Put all the pieces together, I wrote several functions to make the process modular and easy to understand.

The get_soup function accesses the given url and returns the BeautifulSoup object.

def get_soup(base_url, url):
    res = requests.get(base_url + url)
    soup = BeautifulSoup(res.text, "html.parser")
    return soup

The get_ps function accepts the soup object and outputs the p nodes, which contain the texts.

def get_ps(soup):
    ps_re = re.compile(r"line-height: 1\d0%")
    ps = soup.find_all("p", {"style":ps_re})
    return ps

The clean_text function accepts the p nodes and outputs the cleaned text.

def clean_text(texts):
    texts_decoded = [text.encode("latin1", "ignore").decode("gbk", "ignore") for text in texts]
    texts_decoded = [text.strip() for text in texts_decoded]
    cleaned_texts = [text for text in texts_decoded if text != ""]
    return cleaned_texts

The write_text function writes the text data in txt fromat in a file named after the title of the article.

def write_text(clean_text, titles, n):
    with open("luxun/" + titles[n].strip() + ".txt", "w", encoding="utf8") as file:
        file.write("\n".join(clean_text))
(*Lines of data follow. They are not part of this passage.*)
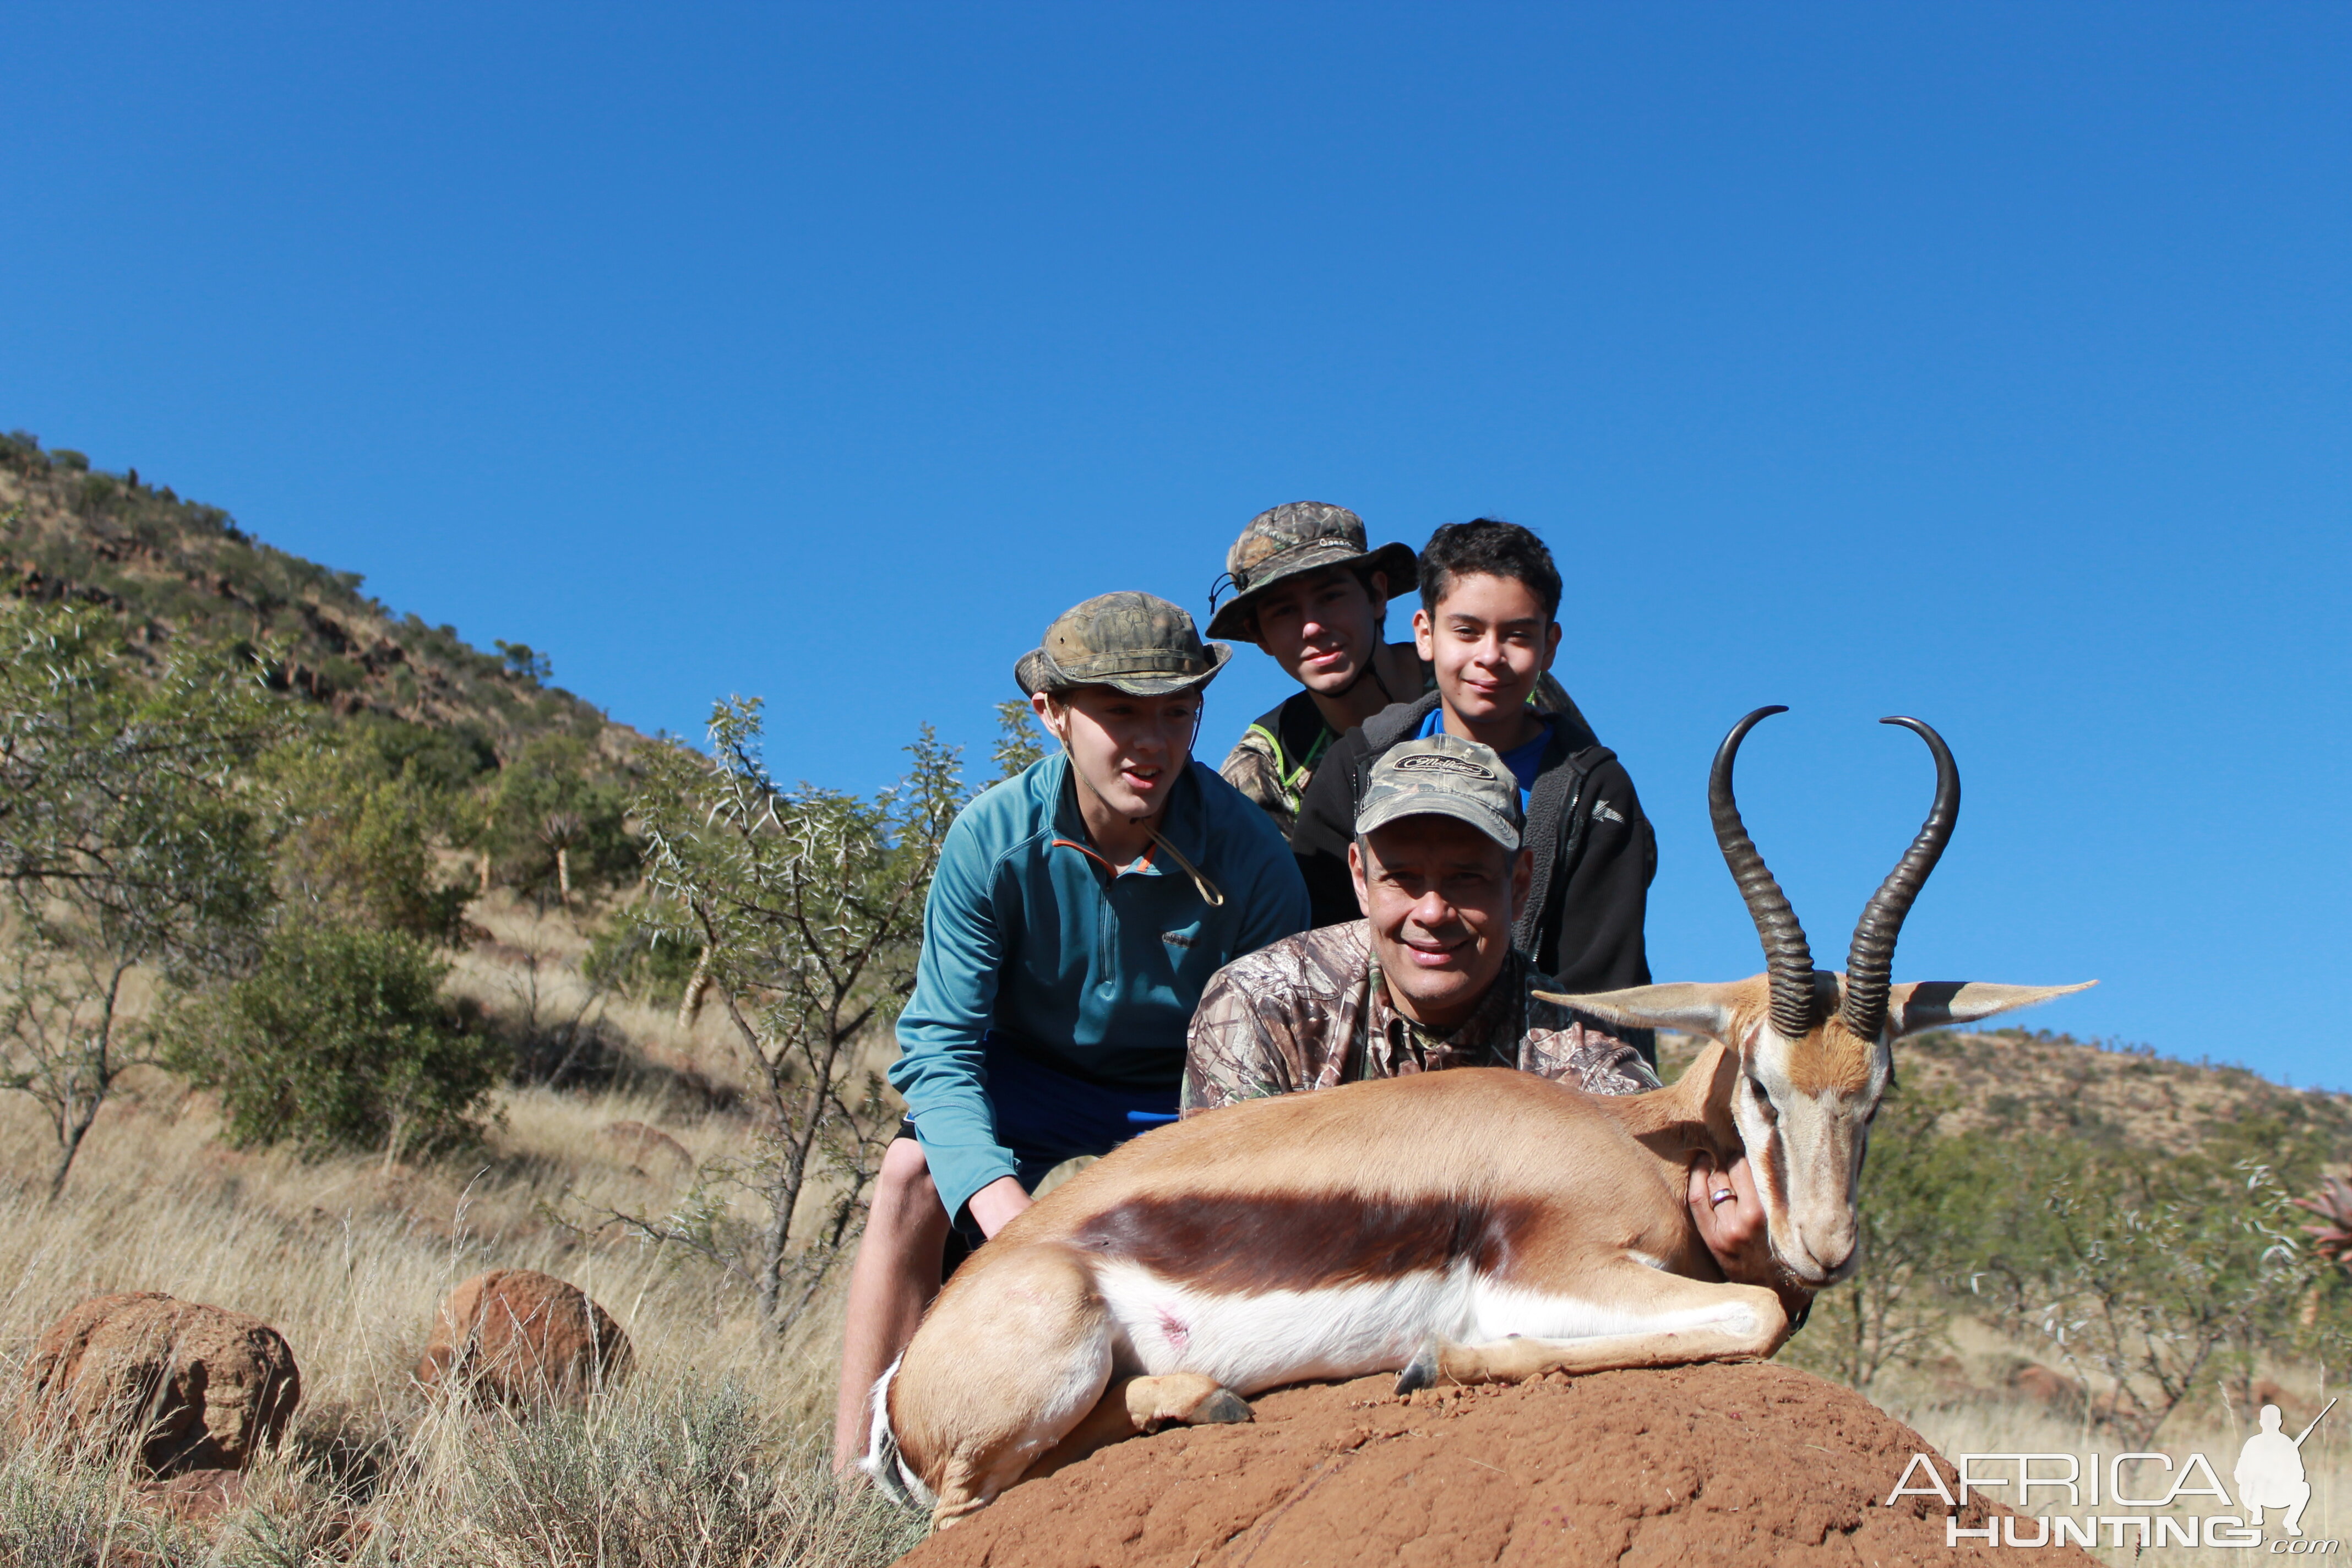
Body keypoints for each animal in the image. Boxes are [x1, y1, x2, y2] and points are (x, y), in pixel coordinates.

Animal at [870, 705, 2098, 1523]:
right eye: (1761, 1081)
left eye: (1878, 1090)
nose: (1827, 1247)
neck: (1626, 1138)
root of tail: (905, 1386)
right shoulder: (1557, 1272)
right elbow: (1752, 1313)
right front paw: (1440, 1358)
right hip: (1045, 1365)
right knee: (975, 1497)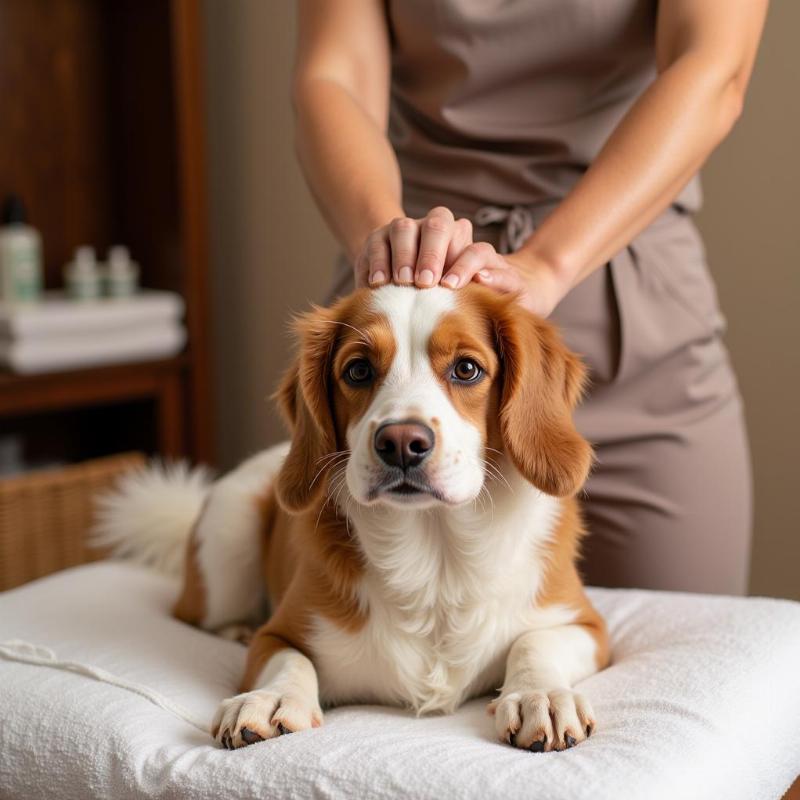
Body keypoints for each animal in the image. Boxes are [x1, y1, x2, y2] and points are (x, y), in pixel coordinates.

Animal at [95, 284, 608, 752]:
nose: (401, 443)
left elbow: (534, 642)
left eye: (466, 368)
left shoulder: (589, 627)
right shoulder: (277, 633)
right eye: (358, 370)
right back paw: (236, 630)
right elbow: (290, 659)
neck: (435, 558)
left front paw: (540, 695)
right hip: (228, 537)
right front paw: (271, 697)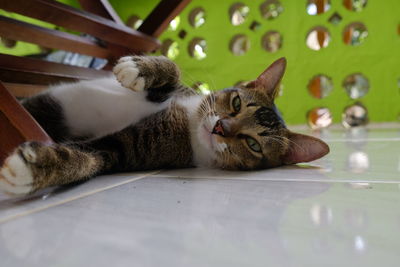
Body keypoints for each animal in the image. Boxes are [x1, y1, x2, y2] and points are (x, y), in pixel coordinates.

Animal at [0, 56, 328, 195]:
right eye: (236, 103)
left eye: (253, 144)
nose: (220, 128)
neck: (189, 122)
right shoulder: (177, 93)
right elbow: (174, 68)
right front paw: (139, 68)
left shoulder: (129, 149)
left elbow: (92, 158)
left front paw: (35, 168)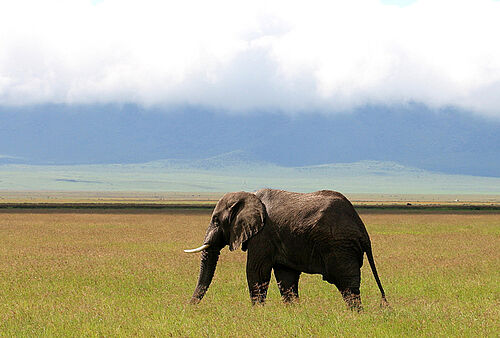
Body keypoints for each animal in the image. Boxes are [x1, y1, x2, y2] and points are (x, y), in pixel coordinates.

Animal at [184, 187, 386, 308]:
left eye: (216, 220)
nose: (189, 308)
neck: (249, 195)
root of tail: (361, 227)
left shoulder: (263, 235)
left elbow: (256, 272)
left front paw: (257, 312)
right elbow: (286, 278)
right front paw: (293, 312)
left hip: (339, 245)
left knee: (347, 284)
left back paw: (355, 315)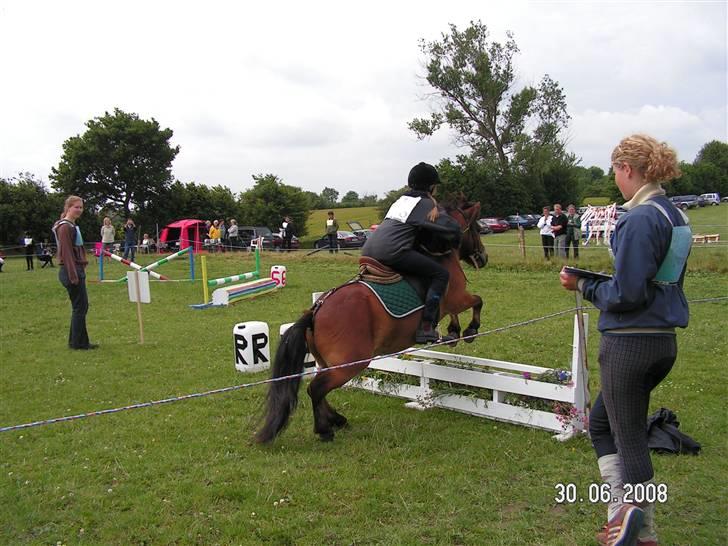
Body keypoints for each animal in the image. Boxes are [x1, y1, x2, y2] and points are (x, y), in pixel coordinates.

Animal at [258, 196, 490, 442]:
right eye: (476, 228)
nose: (483, 257)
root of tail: (316, 311)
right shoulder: (456, 297)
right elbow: (477, 301)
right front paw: (470, 330)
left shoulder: (451, 302)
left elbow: (459, 311)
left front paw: (454, 332)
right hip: (350, 363)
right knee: (317, 388)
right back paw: (325, 428)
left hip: (329, 362)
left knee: (318, 386)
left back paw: (336, 419)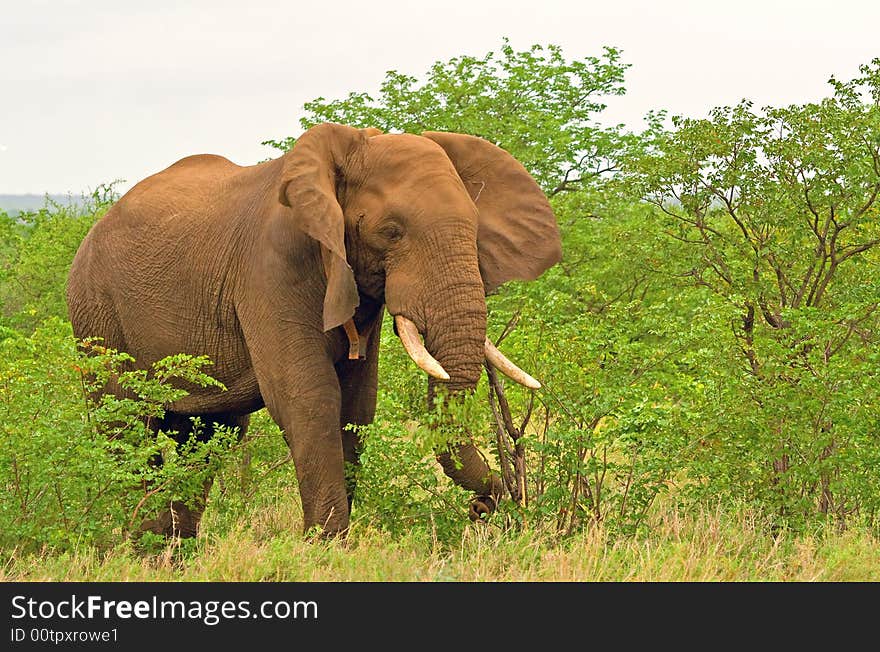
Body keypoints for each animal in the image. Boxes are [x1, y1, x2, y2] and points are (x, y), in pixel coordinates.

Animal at [65, 121, 560, 536]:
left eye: (474, 232)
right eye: (392, 232)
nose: (485, 504)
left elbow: (357, 406)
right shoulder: (269, 270)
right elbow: (310, 397)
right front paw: (325, 546)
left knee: (208, 436)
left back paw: (172, 551)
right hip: (96, 312)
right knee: (126, 425)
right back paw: (145, 546)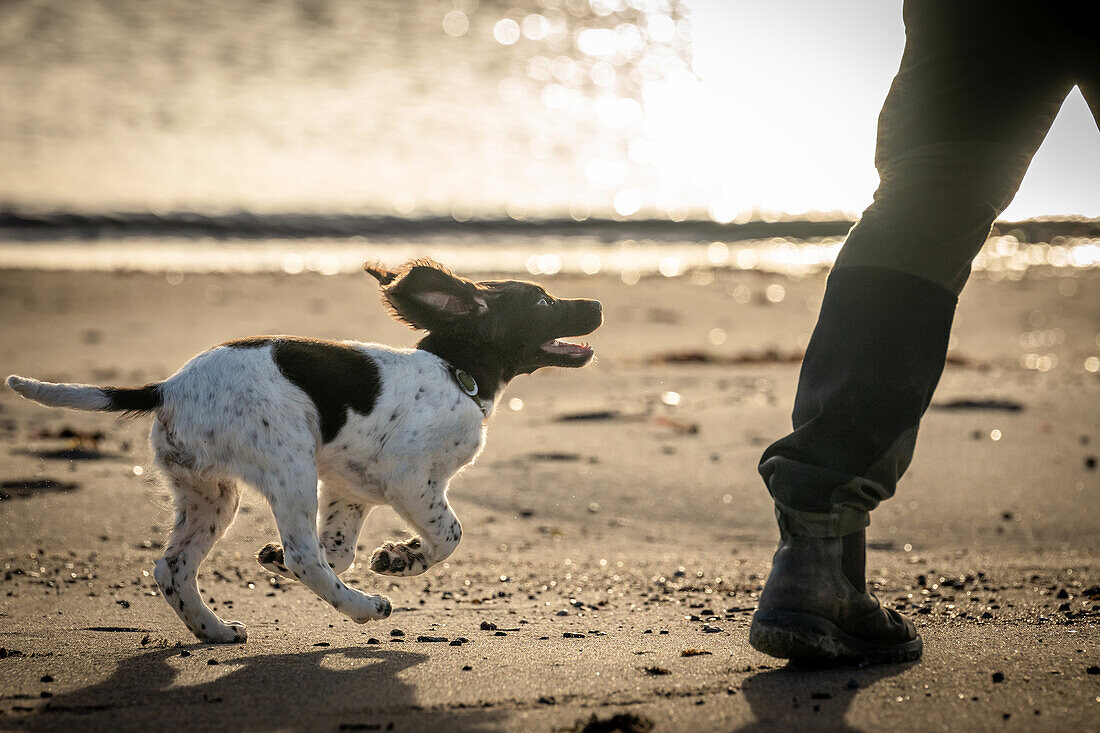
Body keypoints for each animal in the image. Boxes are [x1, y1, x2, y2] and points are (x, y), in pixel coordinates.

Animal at [4, 259, 602, 642]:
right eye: (544, 301)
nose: (596, 302)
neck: (459, 375)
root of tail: (167, 387)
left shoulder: (349, 489)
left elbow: (341, 549)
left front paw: (389, 555)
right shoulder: (409, 479)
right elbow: (449, 533)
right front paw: (404, 558)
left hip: (210, 493)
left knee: (173, 568)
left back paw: (214, 630)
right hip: (288, 464)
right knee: (303, 556)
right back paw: (363, 607)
To wrap all these function together, I wrote a main function which do all these stuff at once.

def main(links, titles):
    for i in range(len(links)):
        soup = get_soup(base_url, links[i])
        ps = get_ps(soup)
        texts = ps[0].text.split("\n")
        cleaned_texts = clean_text(texts)
        write_text(cleaned_texts, titles, i)
        time.sleep(3)

To avoid too much traffic for the site, I used the time.sleep function to pause for three seconds between urls.

Running the main() function, and I got all the articles posted on 子夜星网 by Luxun in one folder.

Key points

There are some traps in this toy project, some of which are interesting. I list some key points below.

  • Use a regex to capture the pattern of the desired urls;
  • If a regex can not exhaust the pattern, write another one;
  • Look for encoding schemes in the header of html files;
  • Latin-1 works great for Chinese characters!
    • Use text.encode('latin1').decode('gbk').